Your instructions
What you return must match the records word for word, except that images are dropped.

Saved data entries:

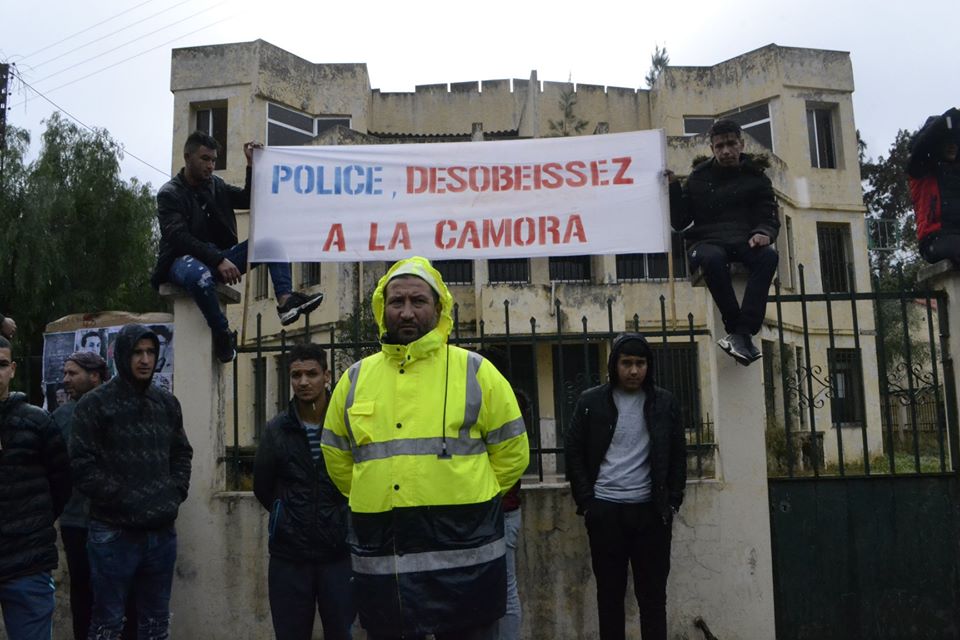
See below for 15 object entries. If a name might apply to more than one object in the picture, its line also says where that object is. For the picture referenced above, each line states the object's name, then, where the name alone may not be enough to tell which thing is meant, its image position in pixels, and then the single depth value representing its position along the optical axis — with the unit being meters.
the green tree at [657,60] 31.34
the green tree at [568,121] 20.98
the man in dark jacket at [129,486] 4.20
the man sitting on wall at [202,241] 5.54
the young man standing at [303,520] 4.05
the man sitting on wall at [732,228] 5.33
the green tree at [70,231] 18.95
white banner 6.16
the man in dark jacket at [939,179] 5.55
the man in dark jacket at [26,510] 3.66
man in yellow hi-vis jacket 2.83
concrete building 17.55
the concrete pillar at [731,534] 5.46
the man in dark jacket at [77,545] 4.89
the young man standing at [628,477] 4.61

Result
See below for 15 object entries. If a name might apply to more than one object in the picture, its line also says where that object is. For the picture referenced above, each line states the object's name, then, where the name alone may not be enough to tell which thing is meant, its image position in pixels, and then the single depth value representing its position along the optical axis — with the unit being meters.
the green tree at [657,60] 31.34
the green tree at [568,121] 20.98
the man in dark jacket at [129,486] 4.20
the man sitting on wall at [202,241] 5.54
the young man standing at [303,520] 4.05
the man sitting on wall at [732,228] 5.33
the green tree at [70,231] 18.95
white banner 6.16
the man in dark jacket at [939,179] 5.55
the man in dark jacket at [26,510] 3.66
man in yellow hi-vis jacket 2.83
concrete building 17.55
the concrete pillar at [731,534] 5.46
the man in dark jacket at [77,545] 4.89
the young man standing at [628,477] 4.61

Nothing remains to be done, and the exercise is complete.